Seth Gaaikema (11 July 1939 – 21 October 2014) was a Dutch cabaret artist, writer, and lyricist.

Gaaikema was born in Uithuizen, Netherlands, as the son of a Mennonite minister. After studying Dutch and founding the student cabaret at the University of Groningen, he became a lyricist writing for established artists such as Wim Kan. He had met Kan while he was at university, and Kan soon became his idol and later his competitor. Gaaikema and Kan collaborated for a long time in what Kan later called a love-hate relationship; he criticized Gaaikema as a clone, as did other critics. Gaaikema was a solo artist since 1967, though his cabaret shows were often considered slow or too serious by critics; not until 1994 did he have a show praised by all critics. Gaaikema found it more and more difficult to maintain the audience's interest, especially when the new generation of cabaret artists introduced a harder-edged, more direct type of humor.

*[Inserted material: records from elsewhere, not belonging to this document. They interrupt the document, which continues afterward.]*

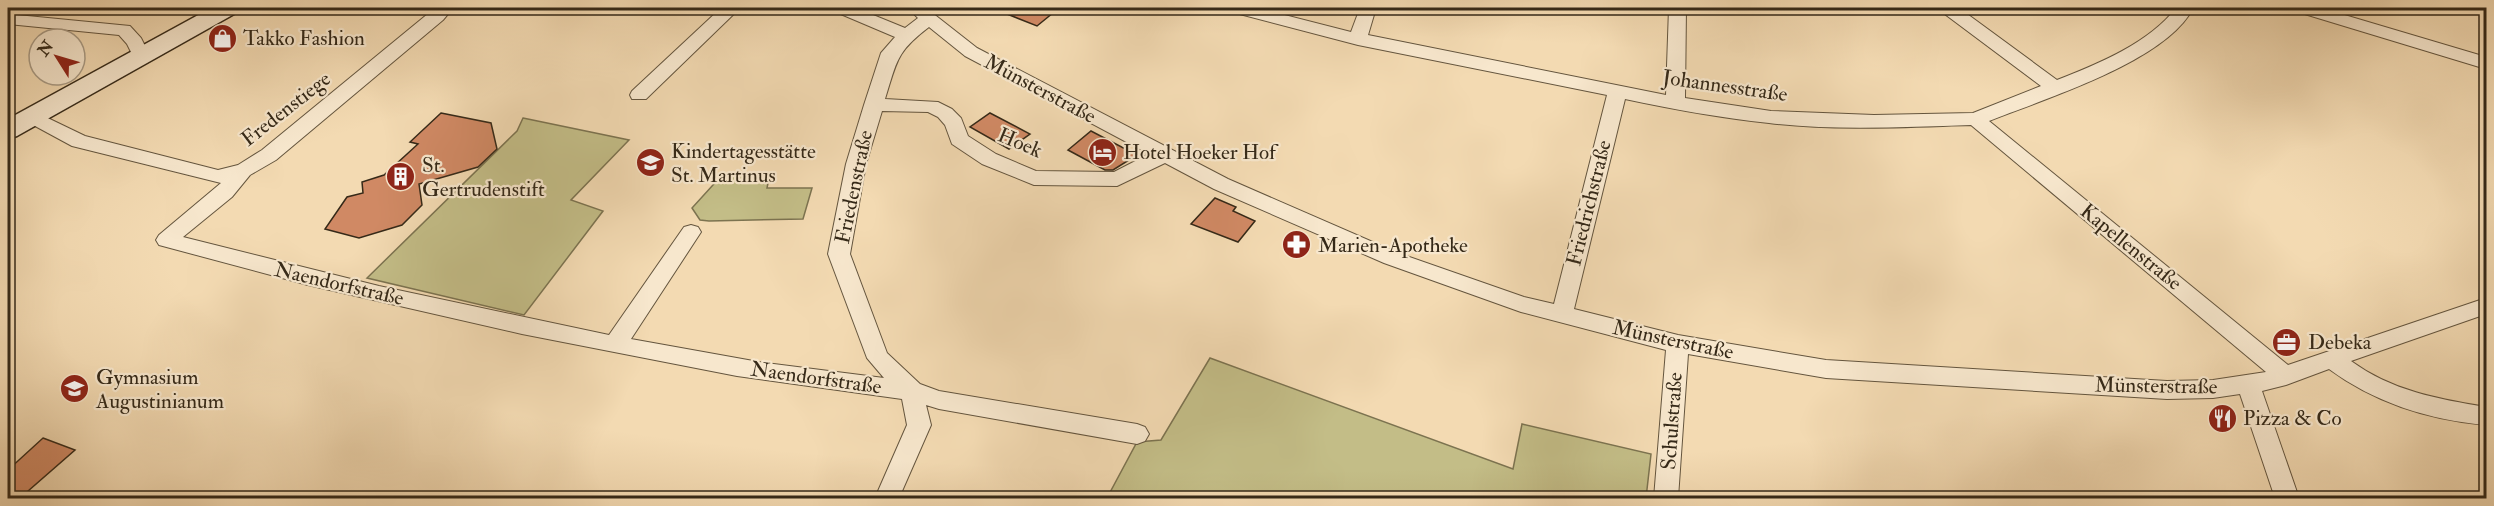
<svg xmlns="http://www.w3.org/2000/svg" width="2494" height="506" font-family="'IM FELL Double Pica',serif">
	<style>
		.green { fill: #c3bd87; stroke: #7c7350; stroke-width: 1.5 }
		.building { fill: #d08964; stroke: #352918; stroke-width: 1.5 }
		.lines { fill: none; stroke-linecap: round; stroke-linejoin: round }
		.street-casing { stroke: #64553e; stroke-width: 2 }
		.secondary-casing { stroke: #352918; stroke-width: 3 }
		.street { fill: #f7e7cd; fill-rule: evenodd }
		.secondary { fill: #f7e7cd; fill-rule: evenodd }
		.labels { text-anchor: middle; dominant-baseline: central; stroke-width: 4.5; stroke-linejoin: round; paint-order: stroke }
		.poi-label { font-size: 21px; fill: #352918; stroke: #f7e7cd; text-anchor: start }
		.street-label { font-size: 21px; fill: #352918; stroke: #f7e7cd }
	</style>
	<rect width="100%" height="100%" fill="#f3dab2"/>
	<filter id="stains"><feTurbulence type="fractalNoise" baseFrequency=".00333" numOctaves="4"/><feColorMatrix values="0 0 0 0 .2 0 0 0 0 .09 0 0 0 0 .02 0 0 0 .5 -.17"/></filter>
	<radialGradient id="worn" r=".72"><stop offset=".6" stop-color="#630" stop-opacity="0"/><stop offset="1" stop-color="#630" stop-opacity=".3"/></radialGradient>
	<path class="green" d="M523 118 629 140 571 200 603 211 524 315 367 278 517 131Z
		M770 173 767 188H812L803 219 709 221 700 220 692 208 723 174Z
		M1210 358 1513 469 1522 424 1651 454 1646 498H1107L1137 442 1161 440Z"/>
	<path class="building" d="M992 8H1059L1037 26Z
		M441 113 491 123 497 149 478 167 419 184 422 205 402 225 359 238 325 229 347 197 363 193 362 182 384 175 418 144 410 142Z
		M990 113 1030 134 1009 149 970 127Z
		M1091 131 1137 155 1113 170H1105L1068 150Z
		M1215 198 1236 207 1233 211 1255 221 1238 242 1191 224Z
		M43 438 75 450 20 498H8V470Z"/>
	<g class="lines">
		<defs>
			<path id="street" d="M435 8H453L443 20 276 160 250 175 232 197 183 237 379 286 609 335 684 227 691 225 698 227 701 232 631 339 759 362 884 378 867 358 828 254 846 164 864 105 881 53 895 37 836 12 834 8H856L905 28 918 18 908 8H926L977 48 1228 179 1398 253 1524 297 1554 304 1607 95 1358 45 1232 12 1230 8H1257L1351 32 1360 8H1376L1368 35 1666 95 1669 8H1686L1685 98 1771 111 1874 115 1973 113 2041 86 1942 12 1940 8H1959L2057 80C2098 64 2149 43 2176 8H2193C2167 61 2044 99 1989 121L2288 365 2486 298V314L2351 361C2392 391 2438 399 2486 407V425C2430 420 2375 403 2329 369L2286 385 2262 391 2299 498H2275L2240 394 2213 398 2167 399 1826 378 1688 354 1678 498H1654L1666 350 1521 312 1384 263 1214 189 1165 163 1117 186 1034 185 982 164 952 144 945 125 938 117 928 112 882 111 866 164 850 254 887 353 920 384 939 391 1137 424 1145 427 1149 434 1145 441 1137 444 939 409 926 405 931 425 899 498H875L907 425 902 399 737 376 522 334 308 285 159 245 156 240 159 235 221 183 72 146 24 120 21 116 24 112 31 110 85 136 218 170 238 165 262 150ZM929 27 965 56 1149 154 1114 172 1036 171 996 154 968 136 961 118 952 109 938 102 885 99C897 61 896 52 929 27ZM1625 99C1672 109 1721 118 1769 123 1835 131 1904 127 1971 125L2266 372 2213 380 2167 381 1826 360 1678 335 1574 309Z
				M721 8H740L646 99H632L630 95 632 91Z
				M2295 8H2321L2486 57V69L2298 12Z
				M8 12 17 15 130 26 141 38 150 56 147 60H135L127 44 119 35 8 24Z"/>
			<path id="secondary" d="M211 8H240L236 13 17 136 8 139V119Z"/>
		</defs>
		<use href="#street" class="street-casing"/>
		<use href="#secondary" class="secondary-casing"/>
		<use href="#street" class="street"/>
		<use href="#secondary" class="secondary"/>
	</g>
	<defs>
		<symbol id="shop-disc" viewBox="-11 -11 22 22"><circle r="9.5" fill="#8f2418" stroke="#f7e7cd"/><path d="M-5-2.5h2.3a2.7 3.5 0 0 1 5.4 0H5L5.5 6h-11ZM-1.5-2.5h3a1.5 2.3 0 0 0-3 0Z" fill="#fff"/></symbol>
		<symbol id="hotel-disc" viewBox="-11 -11 22 22"><circle r="9.5" fill="#8f2418" stroke="#f7e7cd"/><path d="M-6-4.5h1.5V1H6V5H4.5V3h-9V5H-6ZM-4 0a1.8 1.8 0 1 1 3.6 0ZM.5 0V-2.5h3Q6-2.5 6 0Z" fill="#fff"/></symbol>
		<symbol id="school-disc" viewBox="-11 -11 22 22"><circle r="9.5" fill="#8f2418" stroke="#f7e7cd"/><path d="M0-5L7-2L0 1L-7-2ZM-4 1L0 2.5L4 1V4Q0 6-4 4Z" fill="#fff"/></symbol>
		<symbol id="building-disc" viewBox="-11 -11 22 22"><circle r="9.5" fill="#8f2418" stroke="#f7e7cd"/><path d="M-4-6H4V6H1V3H-1V6H-4ZM-2.5-4.3h1.7v1.8h-1.7ZM.8-4.3h1.7v1.8H.8ZM-2.5-1h1.7V.8h-1.7ZM.8-1h1.7V.8H.8Z" fill="#fff"/></symbol>
		<symbol id="pharmacy-disc" viewBox="-11 -11 22 22"><circle r="9.5" fill="#8f2418" stroke="#f7e7cd"/><path d="M-2-6h4v4h4v4h-4v4h-4v-4h-4v-4h4Z" fill="#fff"/></symbol>
		<symbol id="office-disc" viewBox="-11 -11 22 22"><circle r="9.5" fill="#8f2418" stroke="#f7e7cd"/><path d="M-6-3h4V-5.5h4V-3h4V5H-6ZM-1-4.5V-3h2v-1.5ZM-6 0V1H6V0Z" fill="#fff"/></symbol>
		<symbol id="restaurant-disc" viewBox="-11 -11 22 22"><circle r="9.5" fill="#8f2418" stroke="#f7e7cd"/><path d="M-5-6h1v4h1v-4h1v4h1v-4h1v5L-1.5 .5V6h-2V.5L-5-1ZM5-6V6H3V1.5H1.5Q1.5-4 5-6Z" fill="#fff"/></symbol>
	</defs>
	<g fill-rule="evenodd">
		<use href="#shop-disc" x="206" y="22" width="33" height="33"/>
		<use href="#hotel-disc" x="1086" y="136" width="33" height="33"/>
		<use href="#school-disc" x="634" y="146" width="33" height="33"/>
		<use href="#building-disc" x="384" y="160" width="33" height="33"/>
		<use href="#pharmacy-disc" x="1280" y="228" width="33" height="33"/>
		<use href="#office-disc" x="2270" y="326" width="33" height="33"/>
		<use href="#school-disc" x="58" y="372" width="33" height="33"/>
		<use href="#restaurant-disc" x="2206" y="402" width="33" height="33"/>
	</g>
	<g class="labels">
		<g class="poi-label">
			<text x="243" y="38">Takko Fashion</text>
			<text x="671" y="151">Kindertagesstätte<tspan x="671" dy="24">St. Martinus</tspan></text>
			<text x="1123" y="152">Hotel Hoeker Hof</text>
			<text x="422" y="165">St.<tspan x="422" dy="24">Gertrudenstift</tspan></text>
			<text x="1318" y="245">Marien-Apotheke</text>
			<text x="2308" y="342">Debeka</text>
			<text x="96" y="377">Gymnasium<tspan x="96" dy="24">Augustinianum</tspan></text>
			<text x="2243" y="418">Pizza &amp; Co</text>
		</g>
		<g class="street-label">
			<text transform="translate(1725 86) rotate(8)">Johannesstraße</text>
			<text transform="translate(1040 89) rotate(28)">Münsterstraße</text>
			<text transform="translate(286 109) rotate(-38)">Fredenstiege</text>
			<text transform="translate(1020 143) rotate(23)">Hoek</text>
			<text transform="translate(854 187) rotate(-78)">Friedenstraße</text>
			<text transform="translate(1589 203) rotate(-76)">Friedrichstraße</text>
			<text transform="translate(2131 247) rotate(39)">Kapellenstraße</text>
			<text transform="translate(339 284) rotate(13)">Naendorfstraße</text>
			<text transform="translate(1673 340) rotate(12)">Münsterstraße</text>
			<text transform="translate(816 378) rotate(8)">Naendorfstraße</text>
			<text transform="translate(2156 386) rotate(1)">Münsterstraße</text>
			<text transform="translate(1672 421) rotate(-86)">Schulstraße</text>
		</g>
	</g>
	<rect width="2494" height="506" fill="none" stroke="#f3dab2" stroke-width="30"/>
	<rect x="9" y="9" width="2476" height="488" fill="none" stroke="#352918" stroke-width="3"/>
	<rect x="15" y="15" width="2464" height="476" fill="none" stroke="#352918" stroke-width="1.5"/>
	<g transform="translate(57 57) rotate(307)"><circle r="28" fill="#f7e7cd" stroke="#a99b85" stroke-width="1.5"/>
	<path d="M0-4.5L10 22L0 15L-10 22Z" fill="#8f2418"/>
	<text y="-9" font-size="16" font-weight="bold" text-anchor="middle" fill="#352918">N</text>
	</g>
	<rect width="100%" height="100%" filter="url(#stains)"/>
	<rect width="100%" height="100%" fill="url(#worn)"/>
</svg>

He did, however, receive praise for his translations of musicals, including My Fair Lady (his first, 1959), Kiss Me, Kate, Oliver!, Les Misérables, and The Phantom of The Opera. He was praised as, "above all, a playful master of language"; his reputation as lyricist and translator was celebrated more than his showmanship. Freek de Jonge, another Dutch comedian and minister's son, first saw Gaaikema perform in 1963 and though de Jonge's direction in cabaret was decidedly different, he greatly admired and was inspired by him, calling him a virtuoso of language.

Gaaikema came out as a gay man in 1988, in a New Year's Eve show. He married his manager, and the two lived in Schijndel, until Gaaikema died after a brief illness.